== PROVIDED INFORMATION ==
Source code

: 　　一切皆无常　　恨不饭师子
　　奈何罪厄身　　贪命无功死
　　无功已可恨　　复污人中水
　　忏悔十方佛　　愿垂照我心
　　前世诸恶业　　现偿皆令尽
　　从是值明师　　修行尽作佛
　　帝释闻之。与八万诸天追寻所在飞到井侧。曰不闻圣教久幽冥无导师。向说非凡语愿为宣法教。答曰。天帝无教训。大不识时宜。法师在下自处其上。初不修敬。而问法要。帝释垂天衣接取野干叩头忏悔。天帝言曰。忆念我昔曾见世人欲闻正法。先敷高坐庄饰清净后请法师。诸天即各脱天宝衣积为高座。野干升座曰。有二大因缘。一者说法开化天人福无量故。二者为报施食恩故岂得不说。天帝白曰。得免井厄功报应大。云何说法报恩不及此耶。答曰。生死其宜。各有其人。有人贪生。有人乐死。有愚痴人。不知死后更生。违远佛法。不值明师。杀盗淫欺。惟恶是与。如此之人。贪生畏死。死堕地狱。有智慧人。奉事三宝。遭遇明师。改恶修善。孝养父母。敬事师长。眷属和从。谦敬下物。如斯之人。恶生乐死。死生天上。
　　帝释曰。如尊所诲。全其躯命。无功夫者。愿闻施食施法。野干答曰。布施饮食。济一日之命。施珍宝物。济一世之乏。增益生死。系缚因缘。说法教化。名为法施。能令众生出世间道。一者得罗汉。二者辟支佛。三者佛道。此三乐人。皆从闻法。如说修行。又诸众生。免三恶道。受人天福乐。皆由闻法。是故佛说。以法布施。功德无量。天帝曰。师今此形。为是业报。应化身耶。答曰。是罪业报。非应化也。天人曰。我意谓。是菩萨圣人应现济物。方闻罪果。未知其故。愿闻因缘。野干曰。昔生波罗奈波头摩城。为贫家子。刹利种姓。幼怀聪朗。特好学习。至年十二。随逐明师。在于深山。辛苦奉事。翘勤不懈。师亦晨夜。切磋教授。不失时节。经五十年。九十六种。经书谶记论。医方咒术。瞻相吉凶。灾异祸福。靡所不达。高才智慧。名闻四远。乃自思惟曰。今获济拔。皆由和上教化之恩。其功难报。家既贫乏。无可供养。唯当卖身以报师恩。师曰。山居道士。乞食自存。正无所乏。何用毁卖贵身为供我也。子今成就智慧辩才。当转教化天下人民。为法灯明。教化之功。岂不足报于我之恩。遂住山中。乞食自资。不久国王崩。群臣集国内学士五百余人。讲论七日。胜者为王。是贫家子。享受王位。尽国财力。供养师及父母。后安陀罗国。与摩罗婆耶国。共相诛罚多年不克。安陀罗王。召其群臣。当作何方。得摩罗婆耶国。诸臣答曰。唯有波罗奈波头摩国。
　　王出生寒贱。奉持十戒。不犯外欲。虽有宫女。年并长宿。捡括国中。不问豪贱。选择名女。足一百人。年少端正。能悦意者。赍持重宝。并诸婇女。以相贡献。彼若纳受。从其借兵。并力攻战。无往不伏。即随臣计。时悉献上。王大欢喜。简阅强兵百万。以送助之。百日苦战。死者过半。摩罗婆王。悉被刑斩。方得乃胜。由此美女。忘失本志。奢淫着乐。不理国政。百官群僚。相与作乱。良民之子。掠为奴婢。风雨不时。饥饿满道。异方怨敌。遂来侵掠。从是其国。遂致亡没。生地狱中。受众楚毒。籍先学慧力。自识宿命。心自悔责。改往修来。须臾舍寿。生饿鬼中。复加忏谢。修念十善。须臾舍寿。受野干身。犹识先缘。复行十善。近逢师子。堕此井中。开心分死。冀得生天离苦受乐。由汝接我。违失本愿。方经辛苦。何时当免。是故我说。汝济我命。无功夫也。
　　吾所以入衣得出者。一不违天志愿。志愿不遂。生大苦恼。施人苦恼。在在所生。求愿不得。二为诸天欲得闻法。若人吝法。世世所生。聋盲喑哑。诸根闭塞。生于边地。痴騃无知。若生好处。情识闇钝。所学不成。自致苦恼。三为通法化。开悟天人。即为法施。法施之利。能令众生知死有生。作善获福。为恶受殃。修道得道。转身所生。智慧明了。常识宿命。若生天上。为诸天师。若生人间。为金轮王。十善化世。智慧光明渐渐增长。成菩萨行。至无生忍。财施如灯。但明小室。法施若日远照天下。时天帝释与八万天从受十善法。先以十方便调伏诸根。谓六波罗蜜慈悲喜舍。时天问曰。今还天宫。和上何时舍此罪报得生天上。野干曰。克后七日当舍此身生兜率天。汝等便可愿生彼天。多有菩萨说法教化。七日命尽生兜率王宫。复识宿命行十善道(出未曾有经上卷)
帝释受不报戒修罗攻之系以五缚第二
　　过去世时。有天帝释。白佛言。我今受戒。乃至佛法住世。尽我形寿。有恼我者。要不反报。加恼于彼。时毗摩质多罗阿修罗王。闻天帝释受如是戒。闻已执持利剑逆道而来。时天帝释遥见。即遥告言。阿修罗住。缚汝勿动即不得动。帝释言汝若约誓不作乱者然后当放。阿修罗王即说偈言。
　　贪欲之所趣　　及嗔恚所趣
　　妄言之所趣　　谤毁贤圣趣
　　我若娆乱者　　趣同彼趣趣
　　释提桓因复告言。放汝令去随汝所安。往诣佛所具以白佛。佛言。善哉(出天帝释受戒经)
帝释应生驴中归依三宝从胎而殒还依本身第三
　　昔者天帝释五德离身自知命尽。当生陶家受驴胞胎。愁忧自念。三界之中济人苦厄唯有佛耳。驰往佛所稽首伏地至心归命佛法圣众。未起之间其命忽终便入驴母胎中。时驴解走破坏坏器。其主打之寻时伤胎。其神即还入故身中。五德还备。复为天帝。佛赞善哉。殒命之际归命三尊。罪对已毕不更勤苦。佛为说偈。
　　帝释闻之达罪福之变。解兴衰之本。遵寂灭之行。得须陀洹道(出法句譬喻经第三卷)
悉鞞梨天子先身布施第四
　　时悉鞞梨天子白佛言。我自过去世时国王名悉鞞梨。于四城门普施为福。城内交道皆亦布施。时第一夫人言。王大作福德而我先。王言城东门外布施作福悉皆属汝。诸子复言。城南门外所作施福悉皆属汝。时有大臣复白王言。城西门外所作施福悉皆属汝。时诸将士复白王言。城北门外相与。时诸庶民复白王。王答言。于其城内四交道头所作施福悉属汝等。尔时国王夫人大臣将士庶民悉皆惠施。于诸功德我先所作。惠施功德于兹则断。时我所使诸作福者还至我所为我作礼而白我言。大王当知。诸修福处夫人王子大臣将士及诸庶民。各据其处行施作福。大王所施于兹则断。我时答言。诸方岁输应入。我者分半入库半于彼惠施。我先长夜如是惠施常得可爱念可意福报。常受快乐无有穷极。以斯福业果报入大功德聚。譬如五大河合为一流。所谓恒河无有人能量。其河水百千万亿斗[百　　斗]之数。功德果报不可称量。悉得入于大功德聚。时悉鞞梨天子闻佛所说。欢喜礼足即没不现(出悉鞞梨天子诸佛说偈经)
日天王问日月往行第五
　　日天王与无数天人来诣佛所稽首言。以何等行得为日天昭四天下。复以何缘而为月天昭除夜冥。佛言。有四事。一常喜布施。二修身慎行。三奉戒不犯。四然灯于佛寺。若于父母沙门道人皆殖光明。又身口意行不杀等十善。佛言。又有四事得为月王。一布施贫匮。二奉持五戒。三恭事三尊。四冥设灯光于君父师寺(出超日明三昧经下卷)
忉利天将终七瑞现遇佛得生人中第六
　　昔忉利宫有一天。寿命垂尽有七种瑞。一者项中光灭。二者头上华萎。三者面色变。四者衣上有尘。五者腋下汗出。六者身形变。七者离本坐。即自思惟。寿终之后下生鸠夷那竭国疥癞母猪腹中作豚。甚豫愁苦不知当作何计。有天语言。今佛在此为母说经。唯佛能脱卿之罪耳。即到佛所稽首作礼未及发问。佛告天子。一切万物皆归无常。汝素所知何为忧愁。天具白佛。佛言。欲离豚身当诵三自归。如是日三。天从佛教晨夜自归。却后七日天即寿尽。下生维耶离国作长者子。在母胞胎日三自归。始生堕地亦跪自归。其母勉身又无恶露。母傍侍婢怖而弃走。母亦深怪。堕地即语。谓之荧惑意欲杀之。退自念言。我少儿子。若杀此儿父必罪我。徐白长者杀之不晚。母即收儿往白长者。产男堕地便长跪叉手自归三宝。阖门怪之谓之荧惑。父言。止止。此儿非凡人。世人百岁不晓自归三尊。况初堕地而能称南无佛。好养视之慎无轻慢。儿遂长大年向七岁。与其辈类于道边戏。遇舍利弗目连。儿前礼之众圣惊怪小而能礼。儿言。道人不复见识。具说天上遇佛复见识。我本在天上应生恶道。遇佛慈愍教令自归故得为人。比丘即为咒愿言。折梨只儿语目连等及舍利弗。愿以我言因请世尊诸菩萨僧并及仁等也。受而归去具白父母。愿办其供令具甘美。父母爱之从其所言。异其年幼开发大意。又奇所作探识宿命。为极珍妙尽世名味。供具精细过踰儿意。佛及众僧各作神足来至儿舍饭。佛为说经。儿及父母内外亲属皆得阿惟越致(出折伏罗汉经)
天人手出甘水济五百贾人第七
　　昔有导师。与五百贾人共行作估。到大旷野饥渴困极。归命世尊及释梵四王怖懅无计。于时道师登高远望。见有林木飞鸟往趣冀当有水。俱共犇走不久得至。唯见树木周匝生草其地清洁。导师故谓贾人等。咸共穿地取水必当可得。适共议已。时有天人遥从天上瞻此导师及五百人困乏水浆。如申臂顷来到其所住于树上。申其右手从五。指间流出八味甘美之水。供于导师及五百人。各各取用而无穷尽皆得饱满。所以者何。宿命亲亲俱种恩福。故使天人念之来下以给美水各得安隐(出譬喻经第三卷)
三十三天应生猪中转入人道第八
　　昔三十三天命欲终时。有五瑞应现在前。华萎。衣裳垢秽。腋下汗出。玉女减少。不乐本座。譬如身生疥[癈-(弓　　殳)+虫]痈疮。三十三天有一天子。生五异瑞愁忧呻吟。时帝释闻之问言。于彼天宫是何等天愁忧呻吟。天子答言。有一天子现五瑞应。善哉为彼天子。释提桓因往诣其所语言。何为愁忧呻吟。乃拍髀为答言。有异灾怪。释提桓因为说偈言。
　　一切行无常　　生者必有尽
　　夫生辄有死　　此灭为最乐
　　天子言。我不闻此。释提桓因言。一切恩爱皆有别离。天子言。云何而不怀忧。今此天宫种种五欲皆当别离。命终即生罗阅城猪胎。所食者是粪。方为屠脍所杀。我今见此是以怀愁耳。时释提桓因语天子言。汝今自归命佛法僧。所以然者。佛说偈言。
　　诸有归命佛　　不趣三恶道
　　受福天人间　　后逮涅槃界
===
## PROBLEM TO SOLVE
Gather every line above that contains the string "如此之人", matching case exactly.

## FINISHED TASK
　　帝释闻之。与八万诸天追寻所在飞到井侧。曰不闻圣教久幽冥无导师。向说非凡语愿为宣法教。答曰。天帝无教训。大不识时宜。法师在下自处其上。初不修敬。而问法要。帝释垂天衣接取野干叩头忏悔。天帝言曰。忆念我昔曾见世人欲闻正法。先敷高坐庄饰清净后请法师。诸天即各脱天宝衣积为高座。野干升座曰。有二大因缘。一者说法开化天人福无量故。二者为报施食恩故岂得不说。天帝白曰。得免井厄功报应大。云何说法报恩不及此耶。答曰。生死其宜。各有其人。有人贪生。有人乐死。有愚痴人。不知死后更生。违远佛法。不值明师。杀盗淫欺。惟恶是与。如此之人。贪生畏死。死堕地狱。有智慧人。奉事三宝。遭遇明师。改恶修善。孝养父母。敬事师长。眷属和从。谦敬下物。如斯之人。恶生乐死。死生天上。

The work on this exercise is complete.